Traj-Transformer: Diffusion Models with Transformer for GPS Trajectory Generation
Zhiyang Zhang, Ningcong Chen, Xin Zhang, Yanhua Li, Shen Su, Hui Lu, Jun Luo
TL;DR
The paper tackles GPS trajectory generation with diffusion models, addressing the loss of street-level detail seen in convolution-based approaches. It introduces Traj-Transformer, a Transformer-based diffusion model that supports two GPS point embeddings (loc-emb and lon-lat-emb) and uses adaLN to condition noise prediction on timesteps and auxiliary information. Empirical results on Chengdu and Xi’an show that lon-lat-emb with larger Transformer capacities yields superior trajectory fidelity and reduced deviation compared with UNet-based baselines, without requiring road-network data. The work demonstrates that transformer architectures can provide high-quality, road-network-unaware trajectory generation and suggests avenues for fully transformer-based end-to-end pipelines, including integration with RoadMAE for conditioning.
Abstract
The widespread use of GPS devices has driven advances in spatiotemporal data mining, enabling machine learning models to simulate human decision making and generate realistic trajectories, addressing both data collection costs and privacy concerns.

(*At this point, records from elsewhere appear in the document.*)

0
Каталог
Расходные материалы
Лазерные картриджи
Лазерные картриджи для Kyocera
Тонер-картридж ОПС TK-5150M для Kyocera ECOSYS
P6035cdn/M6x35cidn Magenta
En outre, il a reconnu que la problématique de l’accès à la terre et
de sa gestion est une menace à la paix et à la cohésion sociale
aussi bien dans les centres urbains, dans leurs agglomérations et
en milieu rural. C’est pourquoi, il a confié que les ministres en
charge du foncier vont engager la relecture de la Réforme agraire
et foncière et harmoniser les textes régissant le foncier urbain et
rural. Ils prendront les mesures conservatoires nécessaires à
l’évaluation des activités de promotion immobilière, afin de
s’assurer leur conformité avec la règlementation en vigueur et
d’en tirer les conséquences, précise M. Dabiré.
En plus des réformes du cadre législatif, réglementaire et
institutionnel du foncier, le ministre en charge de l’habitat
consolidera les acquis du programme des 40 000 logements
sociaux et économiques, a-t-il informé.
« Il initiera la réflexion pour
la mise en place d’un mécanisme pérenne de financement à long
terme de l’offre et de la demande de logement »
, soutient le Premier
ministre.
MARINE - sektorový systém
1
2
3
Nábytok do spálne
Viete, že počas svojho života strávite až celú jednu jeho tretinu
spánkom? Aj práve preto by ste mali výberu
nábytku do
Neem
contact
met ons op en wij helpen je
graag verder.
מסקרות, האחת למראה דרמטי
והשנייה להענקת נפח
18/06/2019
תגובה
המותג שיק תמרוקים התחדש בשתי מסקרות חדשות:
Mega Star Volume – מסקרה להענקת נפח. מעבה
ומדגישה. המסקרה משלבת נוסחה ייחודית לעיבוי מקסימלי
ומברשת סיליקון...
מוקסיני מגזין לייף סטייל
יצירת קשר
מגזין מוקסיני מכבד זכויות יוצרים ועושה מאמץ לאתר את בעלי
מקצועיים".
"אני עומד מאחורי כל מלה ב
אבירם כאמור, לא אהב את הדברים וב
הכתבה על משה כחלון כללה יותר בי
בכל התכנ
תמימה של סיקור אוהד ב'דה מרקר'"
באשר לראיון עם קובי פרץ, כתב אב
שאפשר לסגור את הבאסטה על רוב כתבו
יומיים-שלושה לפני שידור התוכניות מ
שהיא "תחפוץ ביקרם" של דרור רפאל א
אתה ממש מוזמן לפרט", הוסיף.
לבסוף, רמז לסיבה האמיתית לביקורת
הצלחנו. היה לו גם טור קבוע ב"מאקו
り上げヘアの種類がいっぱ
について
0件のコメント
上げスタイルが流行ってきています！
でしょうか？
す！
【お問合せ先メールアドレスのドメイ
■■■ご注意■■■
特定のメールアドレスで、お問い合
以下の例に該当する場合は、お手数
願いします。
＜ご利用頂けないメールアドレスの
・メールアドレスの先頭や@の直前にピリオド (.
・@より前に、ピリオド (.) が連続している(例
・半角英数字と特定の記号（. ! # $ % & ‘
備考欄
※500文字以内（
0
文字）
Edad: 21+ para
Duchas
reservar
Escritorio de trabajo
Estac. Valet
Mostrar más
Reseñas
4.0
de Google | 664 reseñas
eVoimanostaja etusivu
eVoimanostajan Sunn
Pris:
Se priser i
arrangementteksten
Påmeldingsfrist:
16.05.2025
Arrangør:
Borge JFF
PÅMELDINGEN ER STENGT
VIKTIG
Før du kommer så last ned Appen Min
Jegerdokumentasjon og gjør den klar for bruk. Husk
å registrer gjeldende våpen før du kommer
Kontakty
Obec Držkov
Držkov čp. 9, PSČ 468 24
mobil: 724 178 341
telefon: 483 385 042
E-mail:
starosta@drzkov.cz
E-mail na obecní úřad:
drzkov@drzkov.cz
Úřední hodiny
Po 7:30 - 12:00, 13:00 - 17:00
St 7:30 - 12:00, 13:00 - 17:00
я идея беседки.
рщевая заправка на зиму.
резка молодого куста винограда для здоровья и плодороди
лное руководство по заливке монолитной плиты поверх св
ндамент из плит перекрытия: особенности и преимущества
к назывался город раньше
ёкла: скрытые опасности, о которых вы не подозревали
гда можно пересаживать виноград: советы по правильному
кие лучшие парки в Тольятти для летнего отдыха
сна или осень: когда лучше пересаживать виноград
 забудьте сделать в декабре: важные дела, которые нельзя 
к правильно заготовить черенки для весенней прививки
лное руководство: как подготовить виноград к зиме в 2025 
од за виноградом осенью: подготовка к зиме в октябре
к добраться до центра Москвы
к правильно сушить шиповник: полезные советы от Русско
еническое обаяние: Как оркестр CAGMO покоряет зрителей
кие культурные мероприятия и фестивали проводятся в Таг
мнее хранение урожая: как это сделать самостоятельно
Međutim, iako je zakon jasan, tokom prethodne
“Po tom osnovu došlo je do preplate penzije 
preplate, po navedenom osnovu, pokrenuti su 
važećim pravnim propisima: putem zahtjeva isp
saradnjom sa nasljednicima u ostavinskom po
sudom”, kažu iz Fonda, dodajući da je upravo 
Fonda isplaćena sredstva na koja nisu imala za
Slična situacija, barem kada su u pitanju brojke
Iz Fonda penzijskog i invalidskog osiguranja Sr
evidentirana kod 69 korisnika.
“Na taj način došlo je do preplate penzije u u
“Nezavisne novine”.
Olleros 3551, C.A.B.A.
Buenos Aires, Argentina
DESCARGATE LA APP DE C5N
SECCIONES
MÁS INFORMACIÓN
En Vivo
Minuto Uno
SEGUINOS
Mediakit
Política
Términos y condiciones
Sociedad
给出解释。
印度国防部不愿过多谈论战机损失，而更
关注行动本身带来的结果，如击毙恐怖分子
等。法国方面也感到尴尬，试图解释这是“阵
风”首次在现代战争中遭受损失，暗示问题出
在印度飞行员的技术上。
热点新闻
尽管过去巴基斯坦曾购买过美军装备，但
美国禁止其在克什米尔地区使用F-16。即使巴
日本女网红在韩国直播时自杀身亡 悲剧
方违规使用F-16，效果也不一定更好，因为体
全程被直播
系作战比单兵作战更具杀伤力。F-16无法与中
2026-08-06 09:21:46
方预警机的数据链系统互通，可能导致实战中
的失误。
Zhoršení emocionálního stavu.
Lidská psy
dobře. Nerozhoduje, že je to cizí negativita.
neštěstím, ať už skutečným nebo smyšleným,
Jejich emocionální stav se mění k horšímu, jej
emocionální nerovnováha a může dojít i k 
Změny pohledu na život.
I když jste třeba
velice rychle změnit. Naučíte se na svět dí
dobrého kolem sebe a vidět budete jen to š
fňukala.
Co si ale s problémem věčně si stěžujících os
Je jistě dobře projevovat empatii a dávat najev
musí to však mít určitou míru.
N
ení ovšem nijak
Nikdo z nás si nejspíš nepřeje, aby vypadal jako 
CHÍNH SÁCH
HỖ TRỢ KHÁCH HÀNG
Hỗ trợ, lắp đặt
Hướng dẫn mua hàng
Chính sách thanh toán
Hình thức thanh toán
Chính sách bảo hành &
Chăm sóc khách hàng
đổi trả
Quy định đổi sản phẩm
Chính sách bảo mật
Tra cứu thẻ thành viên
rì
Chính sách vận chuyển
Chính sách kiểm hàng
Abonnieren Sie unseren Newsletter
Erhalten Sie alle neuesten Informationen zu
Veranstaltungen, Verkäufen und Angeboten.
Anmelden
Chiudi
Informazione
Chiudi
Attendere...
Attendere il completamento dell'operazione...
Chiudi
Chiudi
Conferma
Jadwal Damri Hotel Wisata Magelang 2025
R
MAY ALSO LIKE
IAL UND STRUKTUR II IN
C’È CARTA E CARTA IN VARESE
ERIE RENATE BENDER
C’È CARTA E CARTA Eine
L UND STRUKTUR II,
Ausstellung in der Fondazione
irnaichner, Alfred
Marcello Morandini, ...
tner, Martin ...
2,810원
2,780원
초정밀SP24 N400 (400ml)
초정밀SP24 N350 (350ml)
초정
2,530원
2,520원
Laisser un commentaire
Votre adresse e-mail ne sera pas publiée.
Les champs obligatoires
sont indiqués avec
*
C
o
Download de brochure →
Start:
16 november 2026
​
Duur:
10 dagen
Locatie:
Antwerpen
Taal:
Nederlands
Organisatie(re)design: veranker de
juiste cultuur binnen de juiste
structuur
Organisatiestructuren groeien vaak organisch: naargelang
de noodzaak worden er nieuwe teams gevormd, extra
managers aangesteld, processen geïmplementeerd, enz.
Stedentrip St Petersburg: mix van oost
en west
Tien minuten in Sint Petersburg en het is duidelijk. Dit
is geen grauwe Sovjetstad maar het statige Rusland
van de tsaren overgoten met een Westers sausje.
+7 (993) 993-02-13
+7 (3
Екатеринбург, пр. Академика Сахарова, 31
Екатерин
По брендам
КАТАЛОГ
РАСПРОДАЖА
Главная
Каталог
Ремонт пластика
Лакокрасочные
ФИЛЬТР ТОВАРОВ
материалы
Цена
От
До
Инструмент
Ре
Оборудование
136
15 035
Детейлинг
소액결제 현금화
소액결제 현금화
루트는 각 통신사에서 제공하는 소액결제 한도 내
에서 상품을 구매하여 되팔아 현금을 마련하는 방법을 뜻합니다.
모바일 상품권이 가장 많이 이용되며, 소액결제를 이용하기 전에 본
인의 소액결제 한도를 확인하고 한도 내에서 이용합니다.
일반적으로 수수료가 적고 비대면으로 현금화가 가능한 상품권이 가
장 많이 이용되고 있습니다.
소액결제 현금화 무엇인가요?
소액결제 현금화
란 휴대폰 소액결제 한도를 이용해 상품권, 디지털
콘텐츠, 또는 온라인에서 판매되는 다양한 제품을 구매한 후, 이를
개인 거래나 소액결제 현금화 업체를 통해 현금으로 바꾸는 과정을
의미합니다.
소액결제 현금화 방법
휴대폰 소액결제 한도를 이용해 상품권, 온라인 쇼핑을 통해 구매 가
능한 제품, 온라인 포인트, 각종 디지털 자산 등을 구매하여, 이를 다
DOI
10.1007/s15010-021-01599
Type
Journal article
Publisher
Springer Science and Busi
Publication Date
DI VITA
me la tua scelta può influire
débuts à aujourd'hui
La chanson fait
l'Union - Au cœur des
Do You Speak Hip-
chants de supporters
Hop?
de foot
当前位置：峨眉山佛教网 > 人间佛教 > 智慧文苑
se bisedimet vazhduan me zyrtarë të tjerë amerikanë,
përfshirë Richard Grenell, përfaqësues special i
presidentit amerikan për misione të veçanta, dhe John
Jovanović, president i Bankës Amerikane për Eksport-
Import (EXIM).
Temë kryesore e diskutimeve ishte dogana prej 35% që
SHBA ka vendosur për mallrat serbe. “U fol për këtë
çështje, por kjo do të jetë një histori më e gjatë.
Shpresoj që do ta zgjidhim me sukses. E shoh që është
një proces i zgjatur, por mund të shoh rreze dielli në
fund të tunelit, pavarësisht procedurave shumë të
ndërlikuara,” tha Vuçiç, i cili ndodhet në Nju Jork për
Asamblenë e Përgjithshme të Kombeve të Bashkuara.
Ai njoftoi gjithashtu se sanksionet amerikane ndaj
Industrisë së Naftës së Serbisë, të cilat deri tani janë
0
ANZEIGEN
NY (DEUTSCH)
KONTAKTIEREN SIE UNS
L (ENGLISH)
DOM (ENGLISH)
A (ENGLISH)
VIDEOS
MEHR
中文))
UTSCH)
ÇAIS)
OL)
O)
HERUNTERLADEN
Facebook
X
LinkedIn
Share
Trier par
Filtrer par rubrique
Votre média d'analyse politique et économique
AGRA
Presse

Recent studies have shown the promise of diffusion models for high-quality trajectory generation. However, most existing methods rely on convolution based architectures (e.g. UNet) to predict noise during the diffusion process, which often results in notable deviations and the loss of fine-grained street-level details due to limited model capacity. In this paper, we propose Trajectory Transformer, a novel model that employs a transformer backbone for both conditional information embedding and noise prediction. We explore two GPS coordinate embedding strategies, location embedding and longitude-latitude embedding, and analyze model performance at different scales. Experiments on two real-world datasets demonstrate that Trajectory Transformer significantly enhances generation quality and effectively alleviates the deviation issues observed in prior approaches.